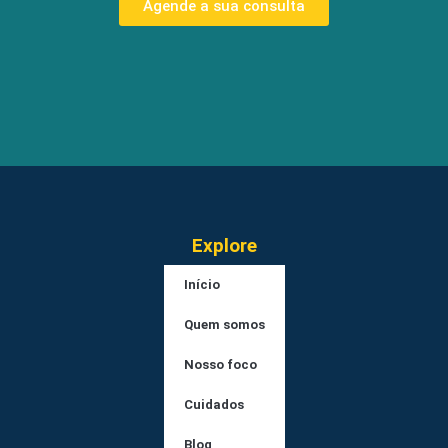
Agende a sua consulta
Explore
Início
Quem somos
Nosso foco
Cuidados
Blog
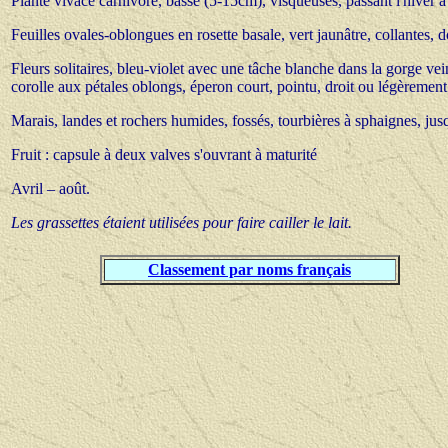
Plante vivace carnivore, basse (5-15cm), visqueuses, passant l'hiver à 
Feuilles ovales-oblongues en rosette basale, vert jaunâtre, collantes, 
Fleurs solitaires, bleu-violet avec une tâche blanche dans la gorge v
corolle aux pétales oblongs, éperon court, pointu, droit ou légèreme
Marais, landes et rochers humides, fossés, tourbières à sphaignes, j
Fruit : capsule à deux valves s'ouvrant à maturité
Avril – août.
Les grassettes étaient utilisées pour faire cailler le lait.
Classement par noms français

PROBLEM DESCRIPTION:
Please retype the listing in full, exactly as given, and skip every image.

EXERCISE RESPONSE:
Agende a sua consulta
Explore
Início
Quem somos
Nosso foco
Cuidados
Blog
Plante vivace carnivore, basse (5-15cm), visqueuses, passant l'hiver à 
Feuilles ovales-oblongues en rosette basale, vert jaunâtre, collantes, 
Fleurs solitaires, bleu-violet avec une tâche blanche dans la gorge v
corolle aux pétales oblongs, éperon court, pointu, droit ou légèreme
Marais, landes et rochers humides, fossés, tourbières à sphaignes, j
Fruit : capsule à deux valves s'ouvrant à maturité
Avril – août.
Les grassettes étaient utilisées pour faire cailler le lait.
Classement par noms français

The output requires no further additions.